Last summer I went to the 50th anniversary of Special Olympics.
By coincidence, Chicago’s annual Disability Pride Parade is taking place on the same day as the celebration at Soldier Field. The parade moves through the Loop, up Dearborn Street to Daley Plaza, with floats and dance routines and a diverse group of marchers in terms of disabilities, race, class, and gender identity. Here, the calls for revolution are as unapologetic as the loud music. Every leader present identifies as disabled, and almost everyone behind a table handing out fliers or registering people to vote is visibly disabled. Their plan isn’t to hope for goodwill, but to demand change. The conversations are about resisting police brutality in black communities, pushing state governments to stop incarcerating disabled folks, and advocating around core issues of food, housing, and employment insecurity.
If officials at the Special Olympics really want to lead an “inclusion revolution,” they are somehow going to have to connect to this broader, feisty community without losing their ability to appeal to mainstream, often quite culturally conservative, audiences. That challenge lies ahead.
Here’s what we can say for now: The soccer was amazing. The teams exemplified fully integrated microcommunities. If that’s the kind of environment that the Special Olympics is fostering, it’s a good change, and one that’s long overdue.
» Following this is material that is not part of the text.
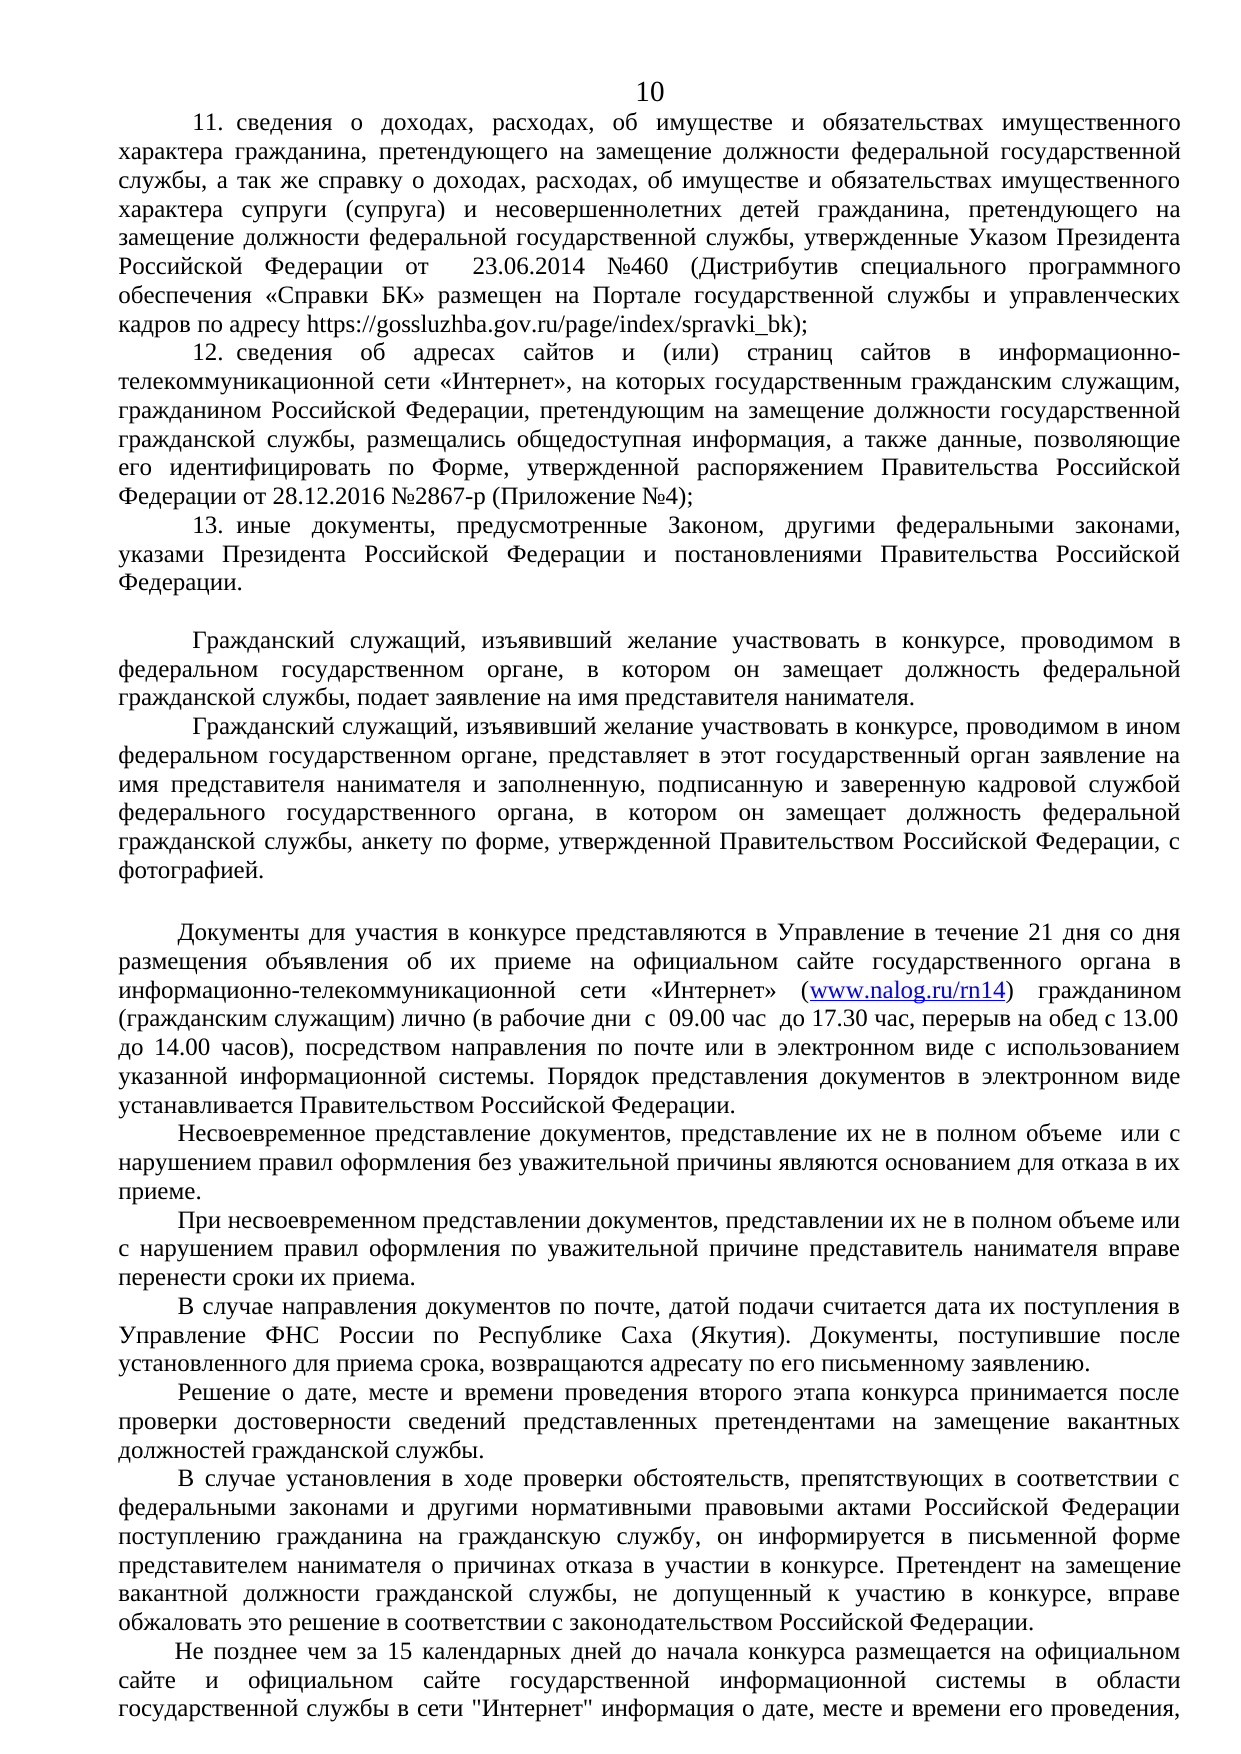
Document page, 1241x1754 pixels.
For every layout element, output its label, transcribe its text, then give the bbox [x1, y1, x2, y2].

Down near the center of Soldier Field, I find Anne Burke, the former P.E. teacher and now Illinois Supreme Court justice, talking to a camera crew. She’s a slender, elderly woman making her way eagerly from event to event, pausing to take pictures with anyone who asks. I ask what she thinks about the shift to Unified Sports. She replies: “Isn’t that what we want to do in the whole world? These children don’t want to be special anymore; they want equality.”